In un panorama europeo di Venture Capital e Private Equity in forte crescita, l’Italia, dati alla mano, non riesce ancora a canalizzare una percentuale sufficiente di questi capitali: nel 2017 in Europa si contavano ottomila fondi d’investimento per circa 250.000 transazioni; la raccolta dei fondi ha superato i 90 miliardi di euro, raggiungendo il livello più alto dal 2006. L’ultimo report dell’Associazione Italiana del Private Equity, Venture Capital e Private Debt (AIFI) indica che nello stesso periodo, gli investimenti di settore in Italia sfiorano soltanto i 5 miliardi di euro; questo dato, che rappresenta comunque un salto in avanti rispetto al 2016, fotografa una situazione di forte ritardo rispetto al resto d’Europa.
Guardando al mercato italiano con gli occhi degli investitori esteri, appare sempre più marcata la necessità di un progressivo cambio di mentalità degli imprenditori italiani, volto a favorire una maggiore condivisione delle scelte strategiche e di gestione con investitori terzi, anche in un’ottica d’internazionalizzazione, separandosi dalla pura dinamica familiare, che è stata fino a oggi la forza delle PMI italiane. Colpisce inoltre come molti potenziali investitori, incluso in questo caso gli italiani, siano essi istituzionali o privati, ricerchino fuori dall’Italia gli strumenti che permettano loro di concretizzare l’investimento. Una delle realtà molto sollecitate in tal senso è quella lussemburghese, dove nel corso degli anni si è notato un forte incremento delle transazioni di tipo Private Equity e Venture Capital, realizzate attraverso alcuni veicoli d’investimento sui quali è utile soffermarsi brevemente:
Il CLUB DEAL tramite SOPARFI
Quando un ristretto numero di investitori decide di unirsi per condividere uno o una serie di investimenti in PMI (c.d. Club Deal) è spesso utilizzata la Società di partecipazione finanziaria (Soparfi), che si caratterizza per la detenzione di partecipazioni e il finanziamento delle stesse. Con l’entrata in vigore della direttiva europea sui fondi alternativi (AIFMD) la Soparfi può essere qualificata come fondo d’investimento alternativo (AIF) o meno, secondo le caratteristiche di governance interne.
I FONDI REGOLAMENTATI – La distribuzione come valore aggiunto
- Il fondo SIF
Lo Specialised Investment Fund (SIF) si indirizza a investitori qualificati nel rispetto del principio di diversificazione del portafoglio d’investimento (massimo 30% in un unico emittente); se gestito da un GEFIA può essere commercializzato nello spazio economico europeo tramite procedura di registrazione.
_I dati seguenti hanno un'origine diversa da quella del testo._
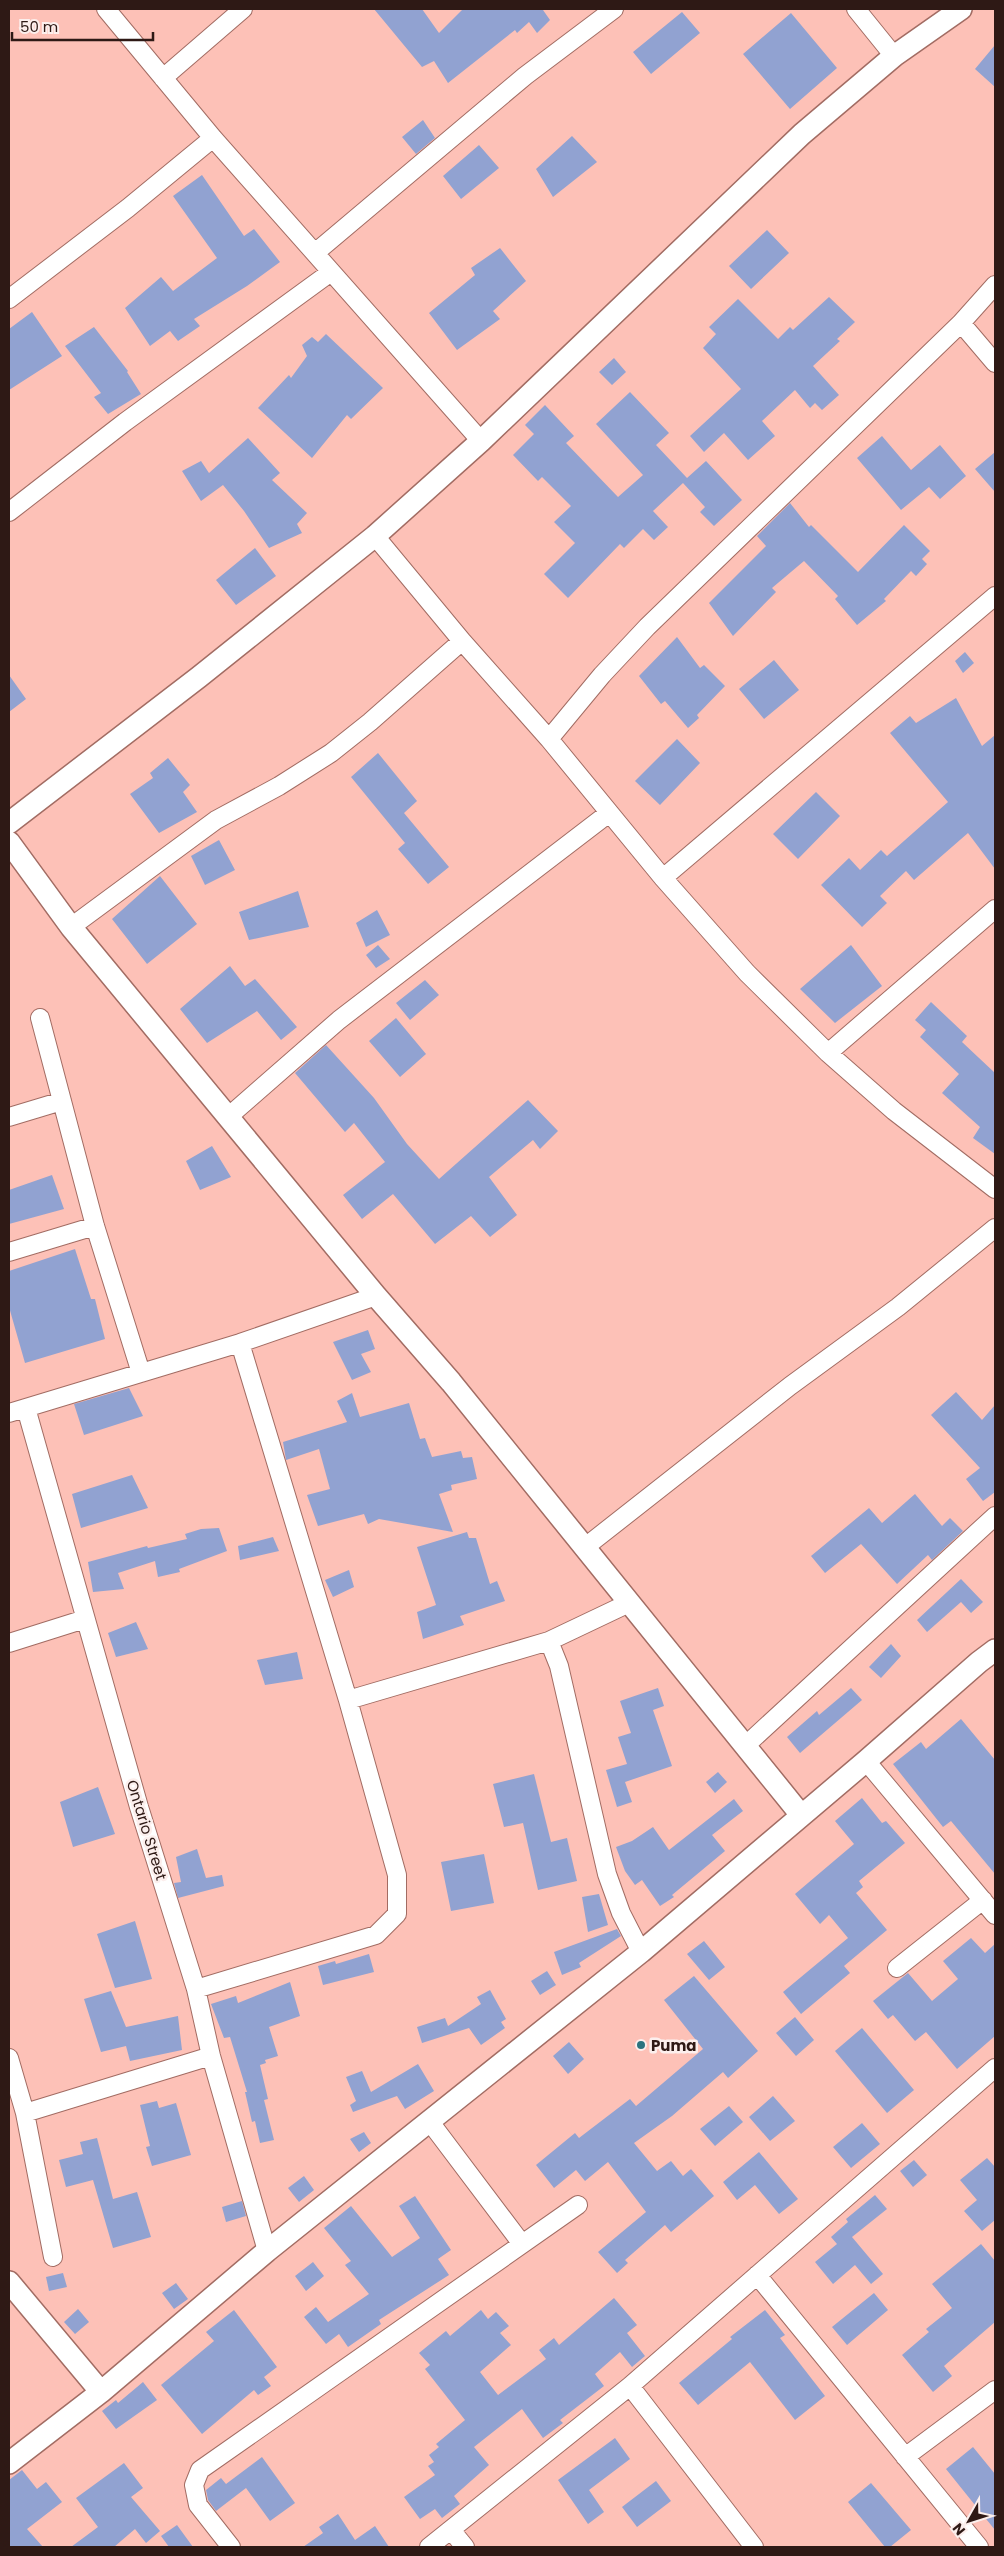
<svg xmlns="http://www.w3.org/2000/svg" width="1004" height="2556" viewBox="0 0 1004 2556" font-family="Poppins,sans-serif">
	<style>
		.building { fill: #91a2d1 }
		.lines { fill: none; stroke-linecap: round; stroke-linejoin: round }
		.minor-casing { stroke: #a26c63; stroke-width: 20 }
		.tertiary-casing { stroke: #a26c63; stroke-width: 24 }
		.minor { stroke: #fff; stroke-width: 18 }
		.tertiary { stroke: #fff; stroke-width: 21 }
		.poi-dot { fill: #2c737f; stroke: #fcefed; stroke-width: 2 }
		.labels { text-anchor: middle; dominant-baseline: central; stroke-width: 5; stroke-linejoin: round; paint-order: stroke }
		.street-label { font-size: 15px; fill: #2e1915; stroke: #fcefed }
		.poi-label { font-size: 15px; font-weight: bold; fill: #2e1915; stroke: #fcefed; text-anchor: start }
	</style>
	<rect width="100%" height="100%" fill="#fdc1b7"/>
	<!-- building -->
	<path class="building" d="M374,9H422L439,33L463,9H545L543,10L550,20L537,33L529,22L517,33L515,30L448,83L434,61L422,67Z
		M682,12L700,33L651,74L633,52Z
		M791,13L837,68L790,109L743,54Z
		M995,45V87L975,69Z
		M423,120L435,138L416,154L402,137Z
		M572,136L597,162L553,197L536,169Z
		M479,145L499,168L461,199L443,176Z
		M202,175L244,236L254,229L280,262L247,286L194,319L200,326L178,341L170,331L150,346L125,308L161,277L173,291L217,258L173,196Z
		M767,230L789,253L751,289L729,266Z
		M500,248L526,281L493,311L500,319L457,350L429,313L475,275L471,268Z
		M829,297L855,322L837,339L840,341L813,366L839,395L822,410L815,403L810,408L795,390L762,421L775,436L748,460L724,433L704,452L690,436L741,389L703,348L716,334L709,327L738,299L778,339L790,327L793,330Z
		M32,312L62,356L9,390V329Z
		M94,327L128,371L127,372L141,394L108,414L94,397L101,393L65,346Z
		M326,334L383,388L351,419L347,415L312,458L258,408L289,375L291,378L307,356L302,345L312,337L318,342Z
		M614,358L626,372L612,385L599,372Z
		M630,392L669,433L656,445L687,478L706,461L742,500L714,526L700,512L705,507L683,483L653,511L668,527L654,540L643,529L624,548L620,544L568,598L544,574L575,543L554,522L571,506L542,477L538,481L513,455L534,434L525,425L545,405L574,436L566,443L618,497L643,475L596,424Z
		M882,436L911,470L940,445L966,476L940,499L929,487L901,510L857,458Z
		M248,438L280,473L272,480L307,513L297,524L302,533L269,548L244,511L223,485L201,501L182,471L201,461L209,473Z
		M995,452V492L975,469Z
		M790,503L809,527L811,525L858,572L904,525L930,551L922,559L927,564L916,576L911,571L884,599L886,601L857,625L835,599L838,596L804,561L772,588L776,592L733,636L709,603L766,546L757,536Z
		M255,548L276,576L236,605L216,580Z
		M677,637L700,668L704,665L725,686L697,715L699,718L688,728L665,701L661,704L639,676Z
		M965,652L974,663L963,673L955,661Z
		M774,660L799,690L764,719L739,689Z
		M9,675L26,699L9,712Z
		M956,698L982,746L995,735V869L968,833L914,880L906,871L880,896L887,903L862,927L821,885L849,858L860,870L881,850L887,856L948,802L890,733L910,716L916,723Z
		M677,739L700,763L660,805L635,781Z
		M378,753L417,801L404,813L449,867L428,884L398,849L405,843L351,777Z
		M168,758L190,785L183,792L197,812L159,833L130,794L153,778L150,773Z
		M816,792L840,816L798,859L773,834Z
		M219,840L235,870L205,885L191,856Z
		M160,876L197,924L147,964L112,919Z
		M298,891L309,927L249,940L239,912Z
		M377,910L390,935L366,947L356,923Z
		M378,945L390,959L376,968L366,955Z
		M851,945L882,986L835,1023L800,989Z
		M230,966L245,986L255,979L297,1027L281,1040L257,1011L207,1043L180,1009Z
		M425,980L439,995L410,1020L396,1003Z
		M931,1002L967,1036L962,1042L995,1073V1154L973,1138L980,1127L942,1093L959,1074L920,1037L926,1030L915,1020Z
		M396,1018L426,1054L400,1077L369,1041Z
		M326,1045L374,1098L407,1144L439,1179L528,1100L558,1131L540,1149L533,1140L489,1177L517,1215L490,1237L471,1216L435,1244L393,1194L362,1219L343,1195L385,1162L354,1123L345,1132L295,1073Z
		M212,1146L231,1177L200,1190L186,1161Z
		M52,1175L64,1209L9,1224V1190Z
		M75,1249L91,1299H95L105,1339L25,1363L9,1307V1271Z
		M368,1330L375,1349L361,1354L371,1372L352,1380L333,1342Z
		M129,1388L143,1416L84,1435L74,1404Z
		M956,1392L982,1420L995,1405V1492L983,1501L966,1479L980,1468L931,1415Z
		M352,1393L360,1417L409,1403L420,1439L425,1438L432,1457L461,1451L463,1458L472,1457L477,1479L451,1485L452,1490L439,1494L453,1532L379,1519L368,1524L364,1514L318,1526L307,1495L330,1489L319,1449L286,1460L283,1442L347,1422L337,1401Z
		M132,1475L148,1508L81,1528L72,1494Z
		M915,1494L942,1526L950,1518L963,1531L932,1560L928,1555L897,1584L861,1544L825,1573L811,1556L869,1508L882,1523Z
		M219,1528L227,1551L179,1569L180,1572L158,1577L155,1561L118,1573L124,1589L93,1592L88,1562L147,1546L148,1548L187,1539L185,1534L201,1529Z
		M467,1532L469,1538H476L490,1584L497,1581L505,1601L460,1616L464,1625L423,1639L417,1612L436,1605L417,1547Z
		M273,1537L279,1551L240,1560L238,1546Z
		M349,1570L354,1587L333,1597L325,1580Z
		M961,1579L983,1602L971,1613L961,1602L927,1632L917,1620Z
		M136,1622L148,1649L116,1657L108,1633Z
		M891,1644L901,1656L881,1678L869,1667Z
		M297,1652L303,1679L265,1685L257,1660Z
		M658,1688L664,1706L653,1710L672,1766L625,1782L632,1802L617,1807L606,1770L627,1764L618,1737L631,1733L620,1701Z
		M851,1688L862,1700L800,1753L787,1737L817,1711L819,1715Z
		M961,1719L995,1760V1874L951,1821L943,1827L893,1764L921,1742L926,1749Z
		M718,1772L727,1782L715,1793L706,1782Z
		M534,1774L551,1842L567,1838L577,1881L538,1890L523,1823L504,1827L493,1784Z
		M98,1787L115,1834L73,1847L60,1802Z
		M862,1798L882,1823L886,1821L905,1843L859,1881L863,1887L856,1893L887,1930L844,1966L850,1973L801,2014L783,1992L848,1938L829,1915L820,1924L795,1894L854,1844L835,1821Z
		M734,1799L743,1811L712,1835L725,1851L672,1895L674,1897L660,1906L642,1880L635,1885L625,1871L616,1847L632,1841L653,1827L669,1850Z
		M197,1849L206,1878L222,1875L224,1886L178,1898L174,1883L181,1882L176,1857Z
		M484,1854L494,1903L451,1911L441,1862Z
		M599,1894L608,1925L588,1932L582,1897Z
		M135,1921L152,1979L115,1988L97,1934Z
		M617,1929L621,1936L579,1963L581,1967L562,1975L554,1952Z
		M971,1938L985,1953L995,1944V2036L957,2069L926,2032L915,2041L893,2015L888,2019L873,2001L908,1973L932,2001L958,1979L943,1961Z
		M704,1941L725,1967L709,1980L687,1954Z
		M369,1954L374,1972L323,1985L318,1966L335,1961L336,1964Z
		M547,1971L556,1985L540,1995L531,1981Z
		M694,1976L758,2051L728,2078L723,2072L672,2116L634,2143L657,2171L671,2161L683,2176L691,2169L714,2196L671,2232L665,2225L625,2260L628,2263L617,2273L598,2252L646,2212L608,2162L585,2181L576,2170L554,2188L536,2165L575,2133L579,2138L630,2099L636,2106L703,2049L664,2000Z
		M290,1982L300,2016L269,2027L278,2056L265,2060L266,2063L260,2065L268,2099L264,2100L274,2140L260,2143L255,2121L252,2122L245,2092H247L230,2037L224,2038L211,2004L236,1996L238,2003Z
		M490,1990L506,2019L501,2022L505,2028L481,2045L469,2028L422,2043L417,2027L445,2018L448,2026L481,2004L477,1997Z
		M111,1991L126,2027L178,2016L182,2050L130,2061L126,2046L101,2052L84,1999Z
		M795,2017L814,2040L796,2056L776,2033Z
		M862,2028L914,2090L887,2113L835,2051Z
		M569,2042L584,2059L568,2074L553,2056Z
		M418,2064L434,2091L405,2109L397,2096L353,2112L350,2105L356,2101L346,2077L362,2071L371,2092Z
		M773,2096L795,2121L770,2141L749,2117Z
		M157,2101L159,2108L176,2103L191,2155L152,2166L146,2147L150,2146L140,2105Z
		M729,2106L743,2122L715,2146L700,2129Z
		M862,2123L880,2144L851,2168L833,2147Z
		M364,2132L371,2143L359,2152L350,2139Z
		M97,2138L113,2199L137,2192L151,2237L113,2248L93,2180L66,2187L59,2160L83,2154L80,2142Z
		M759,2152L798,2199L779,2214L755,2185L737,2200L723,2182Z
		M987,2158L995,2167V2220L982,2231L964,2211L977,2200L960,2180Z
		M914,2160L927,2175L913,2187L900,2171Z
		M304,2176L314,2190L299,2202L288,2188Z
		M875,2195L887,2209L852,2237L883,2274L871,2284L855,2265L833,2284L815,2262L837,2244L831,2237L848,2222L846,2219Z
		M415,2196L451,2250L438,2259L449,2275L379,2320L381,2324L348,2347L339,2334L326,2344L304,2317L316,2307L328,2322L369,2294L345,2265L351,2261L324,2228L351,2206L392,2257L420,2238L399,2206Z
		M242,2201L246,2216L226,2222L222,2207Z
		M981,2244L995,2261V2322L944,2366L952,2376L933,2392L902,2355L929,2332L926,2329L952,2308L932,2284Z
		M313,2262L324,2276L306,2291L295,2276Z
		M63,2273L67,2287L49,2291L46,2277Z
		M176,2283L188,2299L174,2309L162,2293Z
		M874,2293L888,2310L847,2345L832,2327Z
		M614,2298L637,2325L627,2333L645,2356L632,2367L620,2352L595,2374L604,2386L560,2420L563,2423L543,2438L522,2409L474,2447L489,2465L454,2496L460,2504L442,2518L435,2509L420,2519L404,2497L435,2475L428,2466L434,2462L429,2455L439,2447L436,2444L465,2420L425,2369L430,2365L419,2353L446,2331L450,2336L481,2310L488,2319L496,2312L509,2326L500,2333L511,2345L480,2372L498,2395L546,2359L539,2350L554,2338L559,2345Z
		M78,2309L89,2322L75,2334L64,2322Z
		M234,2310L277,2367L264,2377L271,2386L258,2395L254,2390L202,2434L161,2385L214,2341L206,2332Z
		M765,2310L785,2335L780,2338L825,2396L795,2420L750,2362L698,2405L679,2383L732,2339L730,2337Z
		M143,2382L157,2400L116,2429L102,2411L116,2400L118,2403Z
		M615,2438L630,2459L589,2490L604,2512L588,2524L558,2480Z
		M973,2447L995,2474V2530L946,2469Z
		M262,2457L295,2503L270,2521L246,2488L216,2511L208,2500L206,2490L221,2478L226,2484Z
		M124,2463L143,2488L131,2497L160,2531L146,2543L135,2529L114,2547H71L98,2527L76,2498Z
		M22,2470L37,2489L46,2482L62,2502L27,2529L43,2547H9V2480Z
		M656,2481L671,2501L637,2527L622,2507Z
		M871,2483L911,2530L890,2547H885L848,2502Z
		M338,2514L355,2540L375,2526L389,2547H303L323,2533L319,2527Z
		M177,2525L193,2547H169L161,2536Z"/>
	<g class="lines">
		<defs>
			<path id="minor" d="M106,9L213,138L481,441
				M856,9L894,56
				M163,78L243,9
				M315,253L525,76L614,9
				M9,299L128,208L213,138
				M961,323L995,363
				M9,512L125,422L331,272
				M375,536L462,641L549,739L663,878L747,973L828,1053L894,1111L995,1189
				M549,739L602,675L647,627L961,323L995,285
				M663,878L995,596
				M71,927L216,820L279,786L331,753L370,722L462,641
				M40,1018L95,1226L141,1373
				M828,1053L995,909
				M9,1117L62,1101
				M228,1117L339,1020L609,813
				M9,1252L95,1226
				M26,1408L139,1807L196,1989L211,2056L267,2251
				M9,1413L240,1343L376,1296
				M584,1548L790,1386L898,1307L995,1228
				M549,1641L629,1603
				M9,1643L85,1619
				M348,1700L549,1641L559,1666L607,1874L621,1913L641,1952
				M745,1746L995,1516
				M866,1761L995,1915
				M897,1968L983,1900
				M196,1989L376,1935L397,1914V1875L348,1700L240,1343
				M9,2058L25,2113L53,2257
				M25,2113L211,2056
				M430,2122L522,2244
				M757,2275L979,2547
				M630,2386L754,2547
				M905,2457L995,2390
				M451,2530L465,2547
				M231,2547L198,2505L194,2485L200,2470L578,2205
				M429,2547L630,2386L995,2068"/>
			<path id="tertiary" d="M9,823L199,677L375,536L481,441L802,134L894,56L961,9
				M9,842L71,927L376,1296L451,1382L801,1815
				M9,2282L101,2392
				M9,2463L101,2392L267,2251L641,1952L866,1761L979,1662L995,1650"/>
		</defs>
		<!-- minor casing -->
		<use href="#minor" class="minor-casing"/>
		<!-- tertiary casing -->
		<use href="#tertiary" class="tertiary-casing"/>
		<!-- minor -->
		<use href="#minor" class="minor"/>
		<!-- tertiary -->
		<use href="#tertiary" class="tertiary"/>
	</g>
	<!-- markers -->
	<circle class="poi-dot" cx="641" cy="2045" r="5"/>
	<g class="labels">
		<!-- street labels -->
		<g class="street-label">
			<text transform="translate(147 1830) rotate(73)">Ontario Street</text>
		</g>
		<!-- poi labels -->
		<g class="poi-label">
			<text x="651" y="2045">Puma</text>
		</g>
	</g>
	<!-- border -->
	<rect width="1004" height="2556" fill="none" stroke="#2e1915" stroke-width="20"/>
	<!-- north arrow -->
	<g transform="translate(969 2521) rotate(231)" stroke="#fcefed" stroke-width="4" paint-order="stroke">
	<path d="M0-4L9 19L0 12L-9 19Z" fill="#2e1915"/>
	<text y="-8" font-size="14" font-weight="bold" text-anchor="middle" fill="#2e1915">N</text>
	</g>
	<!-- scale -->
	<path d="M12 32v8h141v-8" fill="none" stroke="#2e1915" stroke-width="2.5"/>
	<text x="20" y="32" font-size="15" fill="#2e1915" stroke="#fcefed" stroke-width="4" paint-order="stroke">50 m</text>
</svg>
Il fondo SIF è soggetto ad autorizzazione e controllo dell’Autorità di Vigilanza lussemburghese (CSSF).
- Il fondo SICAR
La Società d’Investimento in Capitale a Rischio (SICAR), anch’essa riservata a investitori qualificati, si differenzia dal SIF per la possibilità di investire in un unico asset, purché sia qualificabile come capitale a rischio, e abbia finalità di sviluppo. L’investimento deve essere poi liquidato in un periodo medio di sette/nove anni. Come il fondo SIF anche il fondo SICAR se gestito da un GEFIA può essere commercializzato nello spazio economico europeo ed è soggetto ad autorizzazione e controllo dell’Autorità di Vigilanza lussemburghese (CSSF).
IL FONDO NON REGOLAMENTATO RAIF – Flessibilità e Time to Market
Il Reserved Alternative Investment Fund (RAIF) non essendo soggetto a vigilanza diretta dell’Autorità di Vigilanza lussemburghese, ma indiretta dell’Autorità di Vigilanza di riferimento del suo GEFIA, si sta facendo sempre più spazio nel mercato Private Equity e Venture Capital perché può presentare elementi comuni al SIF o alla SICAR, riducendo però sensibilmente le tempistiche di costituzione e lancio.